Guide to gpu Setup and Configuration#

This is a short guide to document the things that QuantEcon has learnt when setting up servers to support gpu based worklows including using the new jax library.

Historically jax has been very sensitive to the hardware environment including the mix between:

  1. Nvidia Drivers

  2. CUDA

  3. CUDnn

OS#

The OS of choice has been Ubuntu.

We opt for the latest Desktop LTS release as it provides a graphical user environment for local use as a terminal, in addition to being able to access the server remotely via ssh

Installing ssh#

The desktop version does not come with a ssh server installed

We follow this guide

sudo apt-get install openssh-server

and then enabling the service

sudo systemctl enable ssh --now

Installing tailscale#

Warning

You will need credentials to add it to the tailscale network

We need to provide access to the server using the private QuantEcon tailscale network

There are great installation instructions here

curl -fsSL https://tailscale.com/install.sh | sh

Installing nvidia cuda and cudnn#

In my experience having control over the nvidia cuda and cudnn installs is better than trying to use apt to get these libraries.

Tip

Getting access to cudnn will require an nvidia developer account

You can get the CUDA installer from here

You select the OS, Architecture, OS, and then Version

This will then present you with the Installer type and I always use deb (local)

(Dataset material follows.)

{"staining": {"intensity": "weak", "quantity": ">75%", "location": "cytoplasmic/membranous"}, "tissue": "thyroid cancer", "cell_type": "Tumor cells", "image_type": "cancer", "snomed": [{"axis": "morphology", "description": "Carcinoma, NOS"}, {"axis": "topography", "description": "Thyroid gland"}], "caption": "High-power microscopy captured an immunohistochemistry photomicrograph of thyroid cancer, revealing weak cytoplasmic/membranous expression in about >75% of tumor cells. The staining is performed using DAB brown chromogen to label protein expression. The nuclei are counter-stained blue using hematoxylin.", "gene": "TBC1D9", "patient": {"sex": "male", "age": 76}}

This will then present a set of install instructions such as:

../_images/nvidia-cuda-download.png

Tip

CUDA comes packaged with a set of nvidia drivers.

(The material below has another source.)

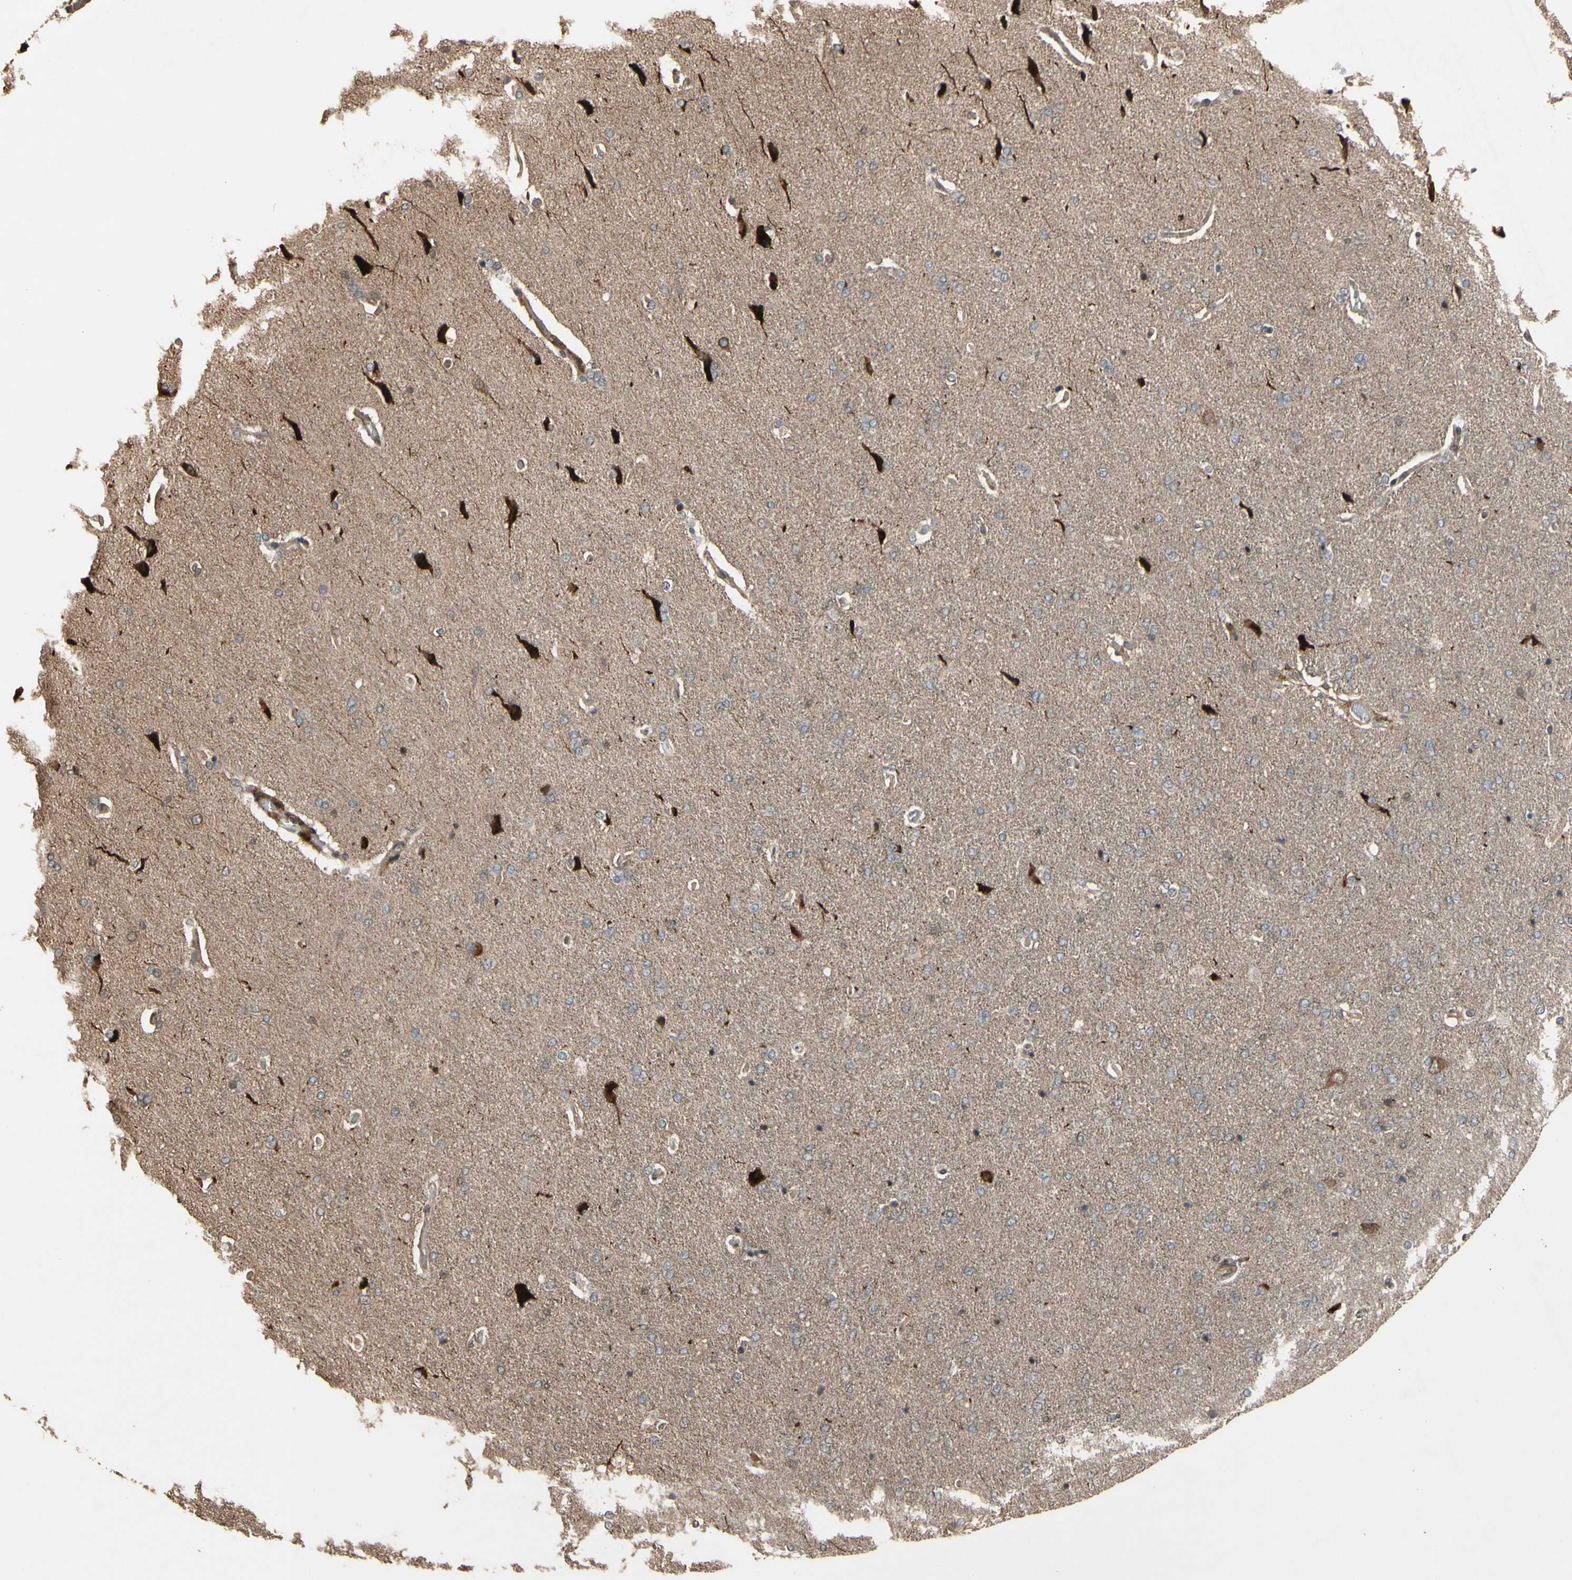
{"staining": {"intensity": "moderate", "quantity": ">75%", "location": "cytoplasmic/membranous"}, "tissue": "cerebral cortex", "cell_type": "Endothelial cells", "image_type": "normal", "snomed": [{"axis": "morphology", "description": "Normal tissue, NOS"}, {"axis": "topography", "description": "Cerebral cortex"}], "caption": "Endothelial cells demonstrate medium levels of moderate cytoplasmic/membranous positivity in about >75% of cells in normal human cerebral cortex.", "gene": "CSF1R", "patient": {"sex": "male", "age": 62}}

For example: cuda-repo-ubuntu2204-12-1-local_12.1.0-530.30.02-1_amd64.deb comes with the 530.30.02 set of nvidia drivers.

It is good to use this installer to set the driver as they are released jointly but if your driver support does not work you may need to install the drivers separately. See Installing nvidia drivers.


To install cudnn you need to login with a developer registration and click on cuDNN Download and then agree to the Terms and Conditions.

../_images/nvidia-cudnn-download.png

and make sure you select the correct version of Ubuntu

Tip

The install instructions link at the top of that page is useful to help get the deb file installed.

Installing jax#

Once you have installed cuda and cudnn libraries succesfully you should then install jax using the CUDA installed locally instructions.

pip install --upgrade "jax[cuda12_local]" -f https://storage.googleapis.com/jax-releases/jax_cuda_releases.html

and this currently requries cuda>=12 and cudnn>=8.8

Installing nvidia drivers#

The drivers are relatively straight forward in linux

You should check the recommended version using the nvidia driver tool

Then use the ubuntu graphical tool for installing Additional drivers

This can be accessed as a tab through Software Update

Using eGPU with Ubuntu#

This blog post is an excellent resource to help diagnose issues when using external GPU’s (via thunderbolt)

Specifically disabling Wayland in preference for X11 by editing /etc/gdm3/custom.conf and uncommenting

WaylandEnable=false

then edit /usr/share/X11/xorg.conf.d/10-nvidia.conf to enable external GPU support

Option "AllowExternalGpus" "True"

These updates greatly improved the stability of using the eGPU for the quantecon server.